The first procession, El Silencio Brotherhood, which dated back to 1340, finally arrived. The costaleros shouldered their float which depicted Jesus carrying his cross, followed by another float of the suffering Mary. Surrounding both floats were Nazarenos robed in black robes and capirotes. The silence was sacred. It was humbling.
After the procession of the El Silencio came that of Jesus del Gran Poder. The quiet of the night was broken by the band playing their trumpets and pounding their drums. The rhythms of the music were hypnotic. The Nazerenos of this Brotherhood wore glistening black robes and capirotes.
The next procession to come was the most famous. La Hermandad de la Macarena. This Brotherhood was known for the immense strength of the costaleros who endured the fourteen-hour long procession from its home church to the cathedral and back. More importantly, the men carried a sacred statue of Mary, La Macarena. La Macarena sat on a float of white flowers and dozens of white candles, and She was surrounded by hundreds of the Brotherhood’s Nazarenos. Mary was painfully sorrowful. Her tears visibly pouring down her pallid face. The crowds came to see Her, to revere Her, and to seek Her intercession.
Along the way, and just before La Macarena reached the cathedral, a famous flamenco singer, Manuel Torre, began an extended Saeta. The Saeta (coming from the Latin word Sagitta, meaning arrow), was a highly emotional, spontaneous song sung in flamenco style. The Saeta channeled the Virgin’s pain and suffering; it truly seemed to be an arrow that pierced all who heard it. Many in the crowd began to weep.

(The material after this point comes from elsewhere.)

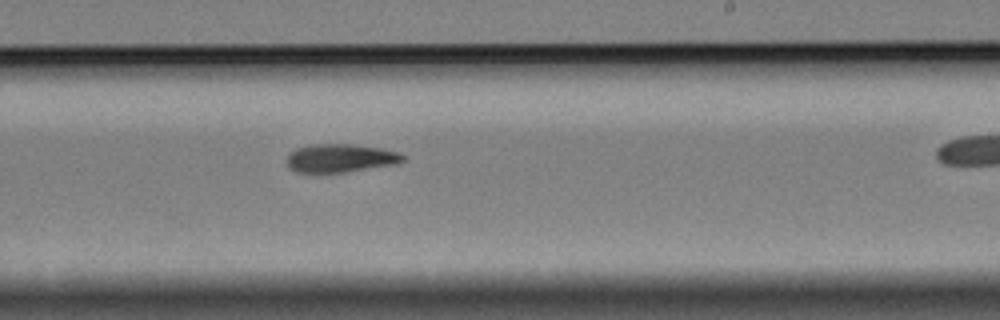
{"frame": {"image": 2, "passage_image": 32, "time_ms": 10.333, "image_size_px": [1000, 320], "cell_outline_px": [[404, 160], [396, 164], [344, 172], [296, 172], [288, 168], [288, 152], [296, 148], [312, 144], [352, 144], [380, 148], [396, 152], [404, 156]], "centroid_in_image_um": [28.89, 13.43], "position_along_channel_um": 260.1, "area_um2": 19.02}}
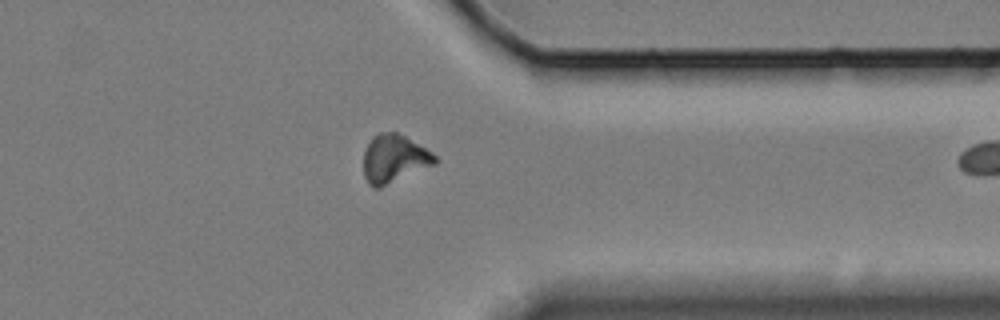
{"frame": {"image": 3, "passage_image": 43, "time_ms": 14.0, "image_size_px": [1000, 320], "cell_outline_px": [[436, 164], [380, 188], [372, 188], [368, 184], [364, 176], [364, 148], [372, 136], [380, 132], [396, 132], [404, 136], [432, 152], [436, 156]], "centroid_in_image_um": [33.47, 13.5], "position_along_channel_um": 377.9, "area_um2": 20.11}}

The overall effect of seeing the processions for the first time was overwhelming. Xavi and Jaime mostly saw it as it was intended: a highly pious, if somewhat flamboyant Catholic display - something uniquely Andalusian.
For Montse however, it seemed bizarre and repulsive. It struck her as incongruously out of touch with the modern world.
As the sun began to rise the group made their way back to the Palacio, each separated in their own thoughts and impressions of what they had experienced.”
These processions go on today as they have for hundreds of years. Sacred, devout, and gloriously unconnected to the profanity of the modern world.